_PROBLEM_. Write out every line of the material as it stands, apart from the pictures.

_DATA SHOWN_.
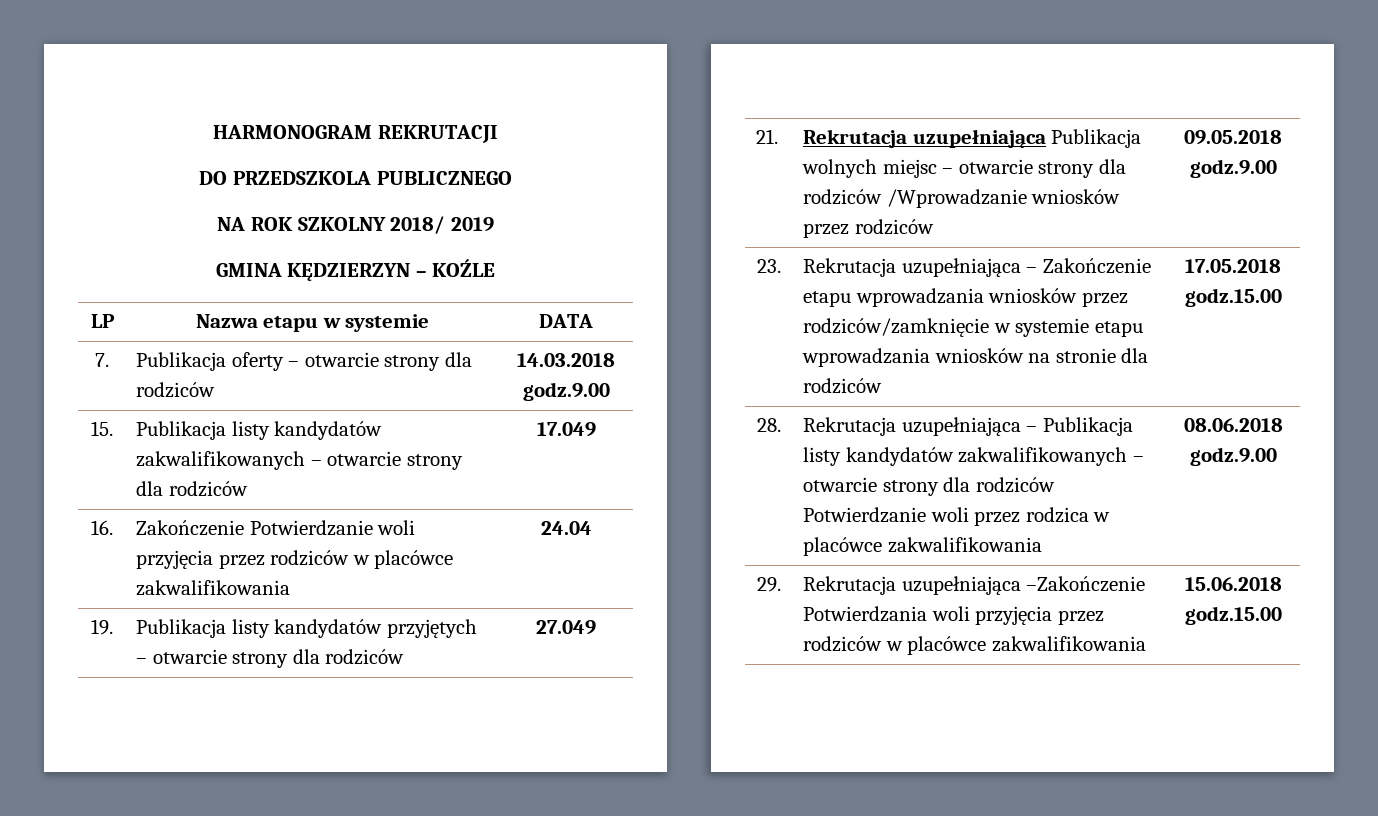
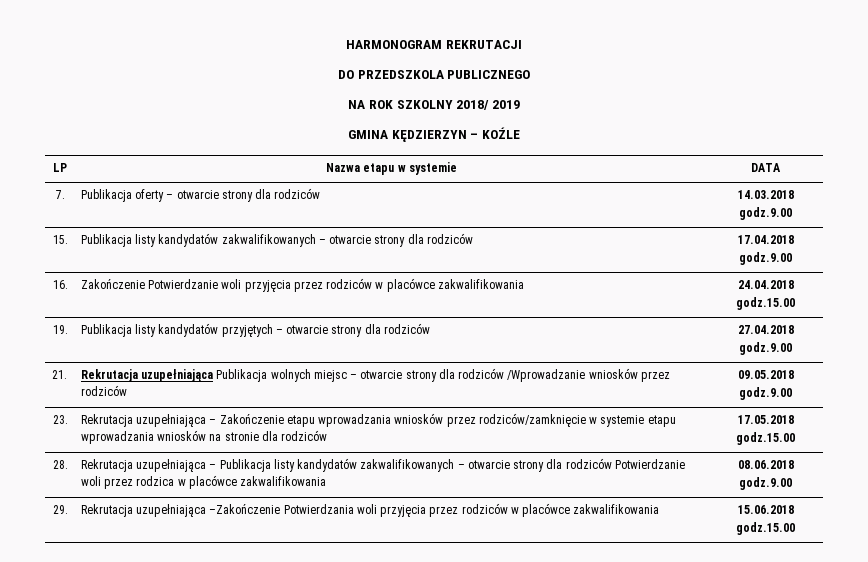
[536,422,596,437] 17.049 -> [737,235,794,244] [739,252,792,265] 17.04.2018 godz.9.00
[540,521,592,535] 24.04 -> [737,280,794,289] [736,297,795,310] 24.04.2018 godz.15.00
[536,620,596,635] 27.049 -> [737,325,794,334] [739,342,792,355] 27.04.2018 godz.9.00

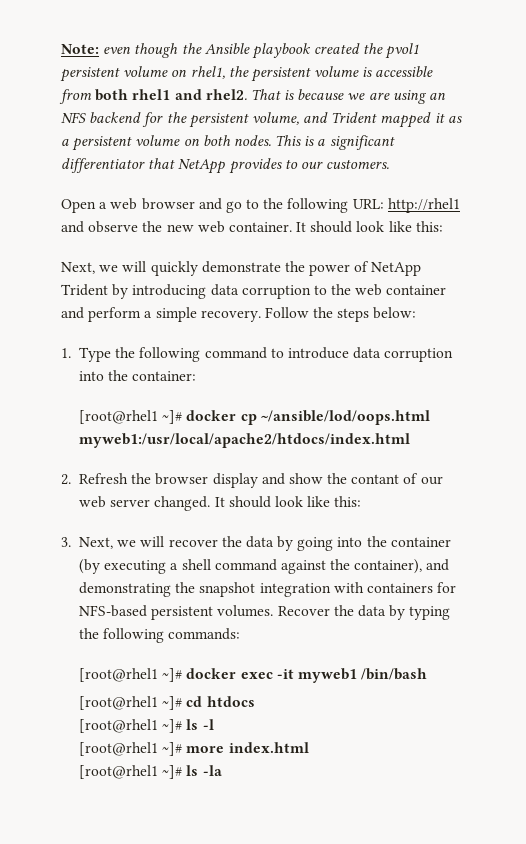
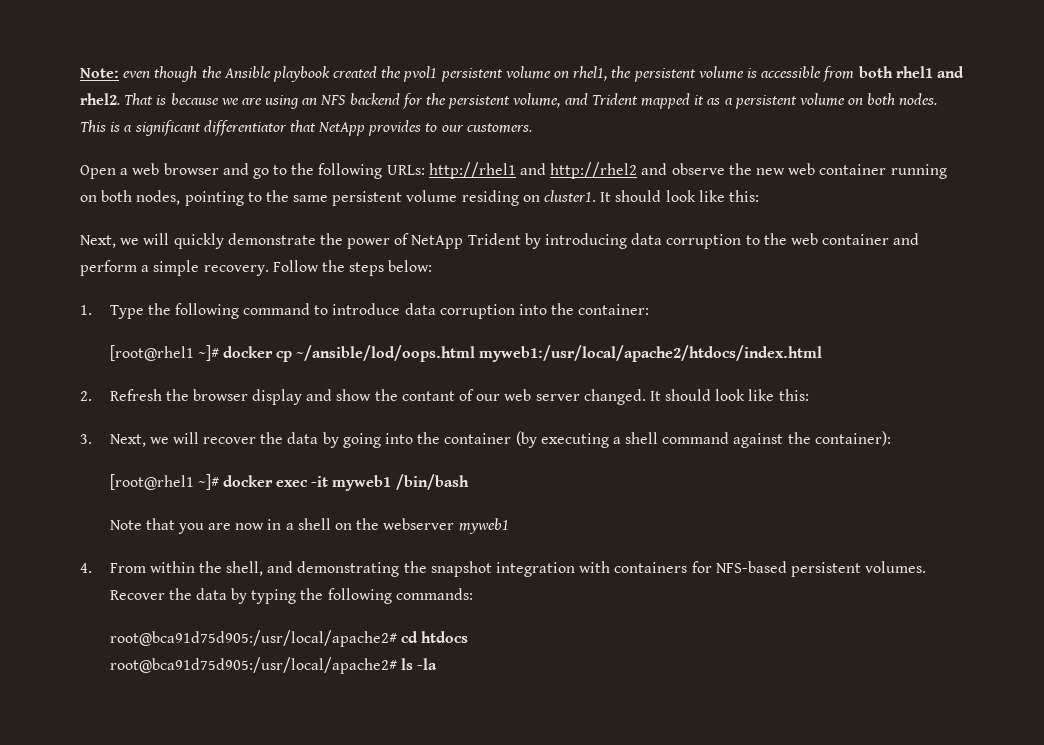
[352,199,384,209] URL: -> [386,165,425,175] URLs:
(84, 227) none -> [550,162,668,179] http://rhel2 and
[228,222,292,232] container. -> [819,164,947,179] [80,190,597,206] container running on both nodes, pointing to the same persistent volume residing on cluster1.
[354,559,423,574] container), -> [814,431,891,446] [109,474,469,491] [109,518,509,534] [80,561,264,576] container): // [root@rhel1 ~]# docker exec -it myweb1 /bin/bash // Note that you are now in a shell on the webserver myweb1 // 4. From within the shell,
[78,668,428,683] [78,696,255,710] [78,719,214,733] [78,742,309,756] [78,765,183,779] [root@rhel1 ~]# docker exec -it myweb1 /bin/bash // [root@rhel1 ~]# cd htdocs // [root@rhel1 ~]# ls -l // [root@rhel1 ~]# more index.html // [root@rhel1 ~]# -> [109,630,468,647] [109,657,397,674] root@bca91d75d905:/usr/local/apache2# cd htdocs // root@bca91d75d905:/usr/local/apache2#

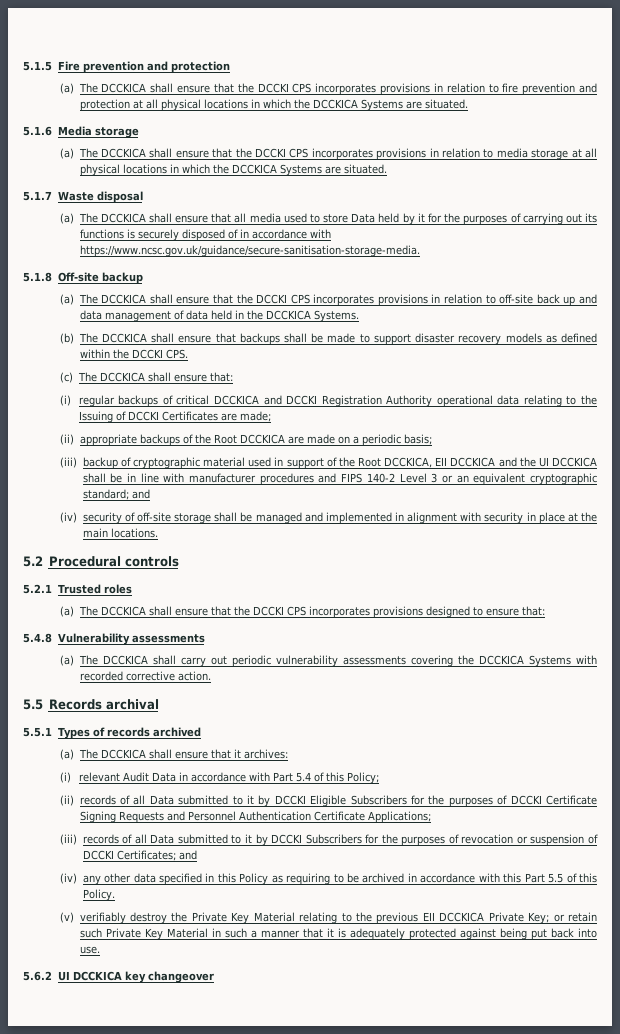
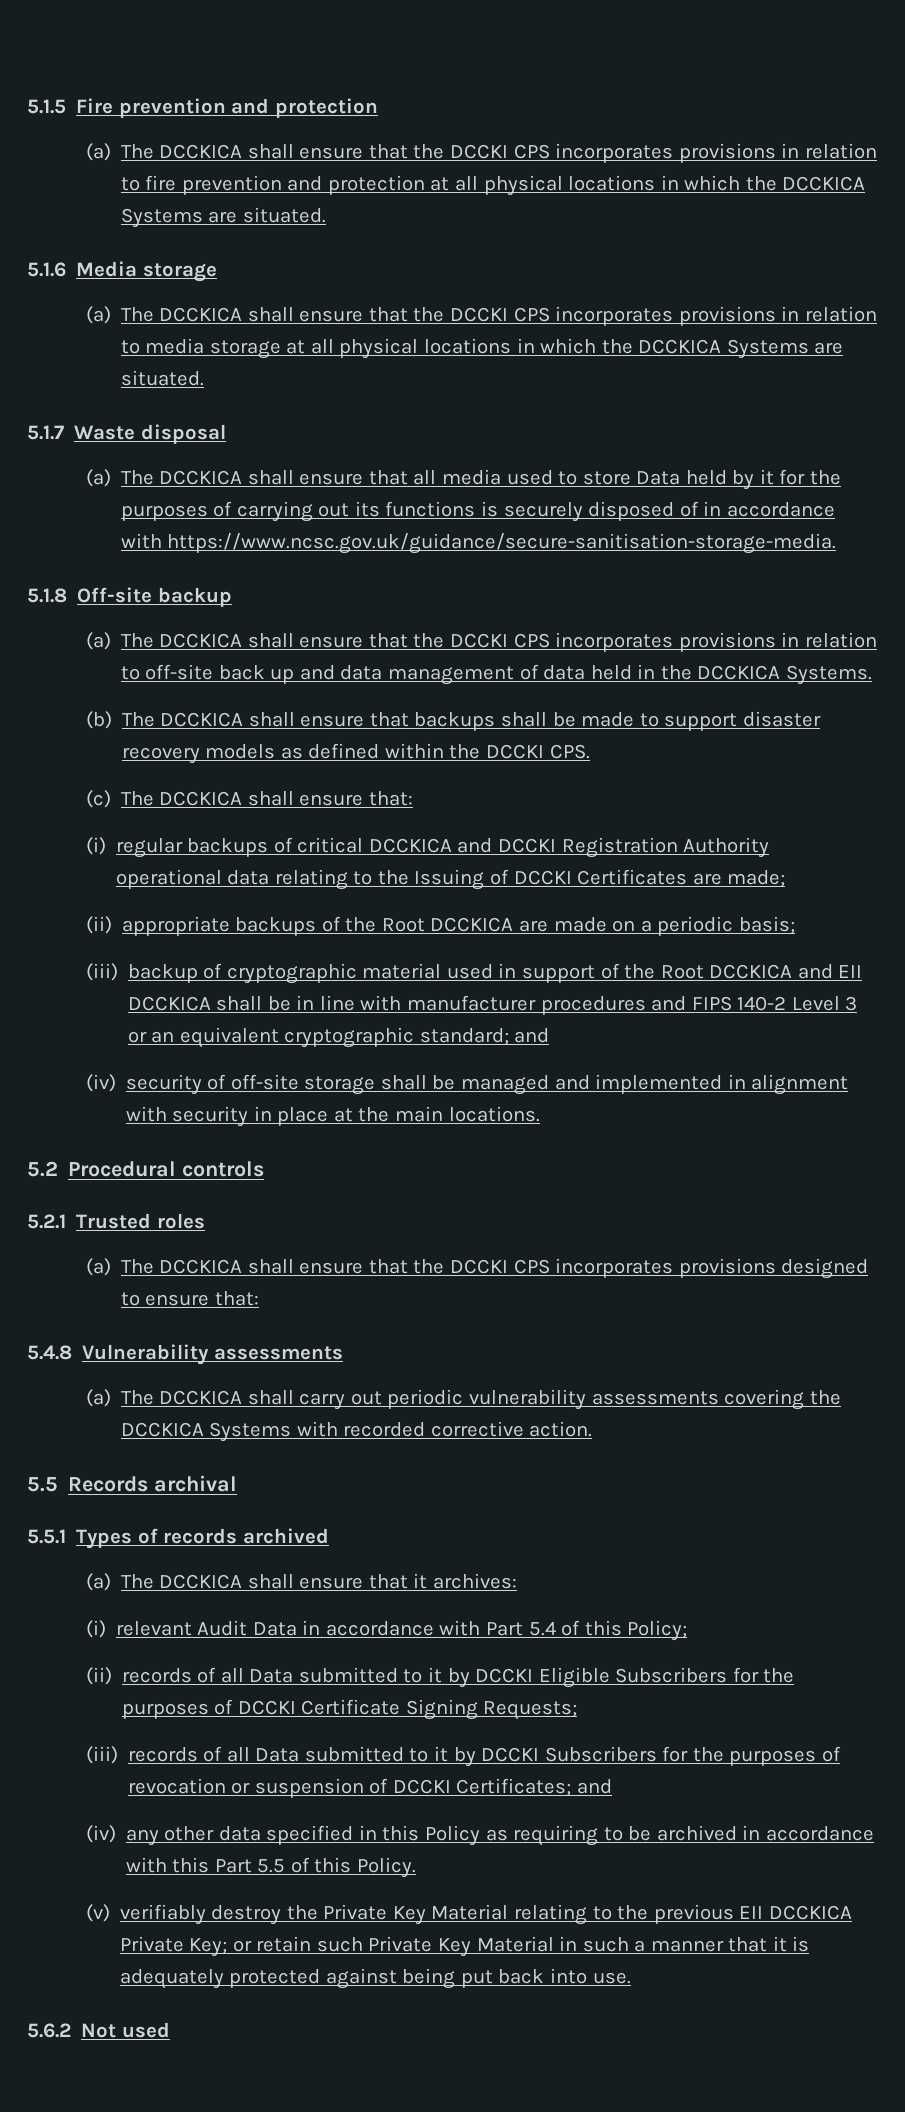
[384,457,549,468] DCCKICA, EII DCCKICA and the UI -> [709,964,863,979] DCCKICA and EII
[118,811,431,823] Requests and Personnel Authentication Certificate Applications; -> [483,1701,578,1720] Requests;
[57,971,214,983] UI DCCKICA key changeover -> [81,2022,170,2038] Not used

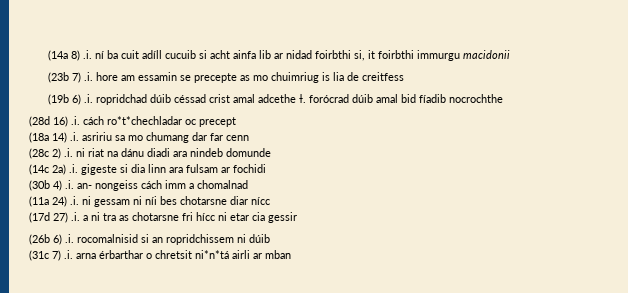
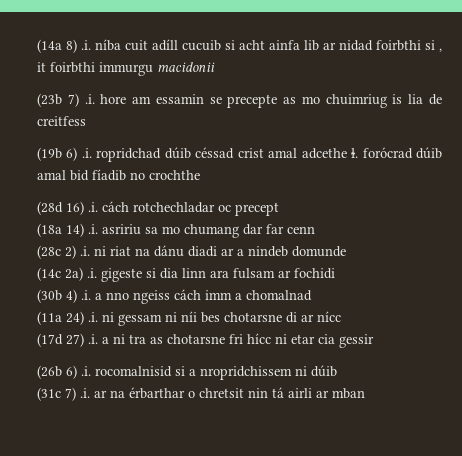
[94,50,118,59] ní ba -> [95,39,121,51] níba
[353,50,365,61] si, -> [425,40,442,52] si ,
[448,94,503,103] nocrochthe -> [130,170,200,180] no crochthe
[107,116,182,125] ro*t*chechladar -> [133,202,215,213] rotchechladar
[173,151,187,157] ara -> [221,248,244,256] ar a
[77,180,138,191] an- nongeiss -> [95,290,170,304] a nno ngeiss
[230,196,248,205] diar -> [286,312,314,323] di ar
[152,234,234,245] an ropridchissem -> [189,366,292,380] a nropridchissem
[76,253,96,259] arna -> [94,390,125,398] ar na
[195,250,229,259] ni*n*tá -> [248,387,284,398] nin tá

_THE COMPLETED TASK_.
[536,422,596,437] 17.049 -> [737,235,794,244] [739,252,792,265] 17.04.2018 godz.9.00
[540,521,592,535] 24.04 -> [737,280,794,289] [736,297,795,310] 24.04.2018 godz.15.00
[536,620,596,635] 27.049 -> [737,325,794,334] [739,342,792,355] 27.04.2018 godz.9.00

[352,199,384,209] URL: -> [386,165,425,175] URLs:
(84, 227) none -> [550,162,668,179] http://rhel2 and
[228,222,292,232] container. -> [819,164,947,179] [80,190,597,206] container running on both nodes, pointing to the same persistent volume residing on cluster1.
[354,559,423,574] container), -> [814,431,891,446] [109,474,469,491] [109,518,509,534] [80,561,264,576] container): // [root@rhel1 ~]# docker exec -it myweb1 /bin/bash // Note that you are now in a shell on the webserver myweb1 // 4. From within the shell,
[78,668,428,683] [78,696,255,710] [78,719,214,733] [78,742,309,756] [78,765,183,779] [root@rhel1 ~]# docker exec -it myweb1 /bin/bash // [root@rhel1 ~]# cd htdocs // [root@rhel1 ~]# ls -l // [root@rhel1 ~]# more index.html // [root@rhel1 ~]# -> [109,630,468,647] [109,657,397,674] root@bca91d75d905:/usr/local/apache2# cd htdocs // root@bca91d75d905:/usr/local/apache2#

[384,457,549,468] DCCKICA, EII DCCKICA and the UI -> [709,964,863,979] DCCKICA and EII
[118,811,431,823] Requests and Personnel Authentication Certificate Applications; -> [483,1701,578,1720] Requests;
[57,971,214,983] UI DCCKICA key changeover -> [81,2022,170,2038] Not used

[94,50,118,59] ní ba -> [95,39,121,51] níba
[353,50,365,61] si, -> [425,40,442,52] si ,
[448,94,503,103] nocrochthe -> [130,170,200,180] no crochthe
[107,116,182,125] ro*t*chechladar -> [133,202,215,213] rotchechladar
[173,151,187,157] ara -> [221,248,244,256] ar a
[77,180,138,191] an- nongeiss -> [95,290,170,304] a nno ngeiss
[230,196,248,205] diar -> [286,312,314,323] di ar
[152,234,234,245] an ropridchissem -> [189,366,292,380] a nropridchissem
[76,253,96,259] arna -> [94,390,125,398] ar na
[195,250,229,259] ni*n*tá -> [248,387,284,398] nin tá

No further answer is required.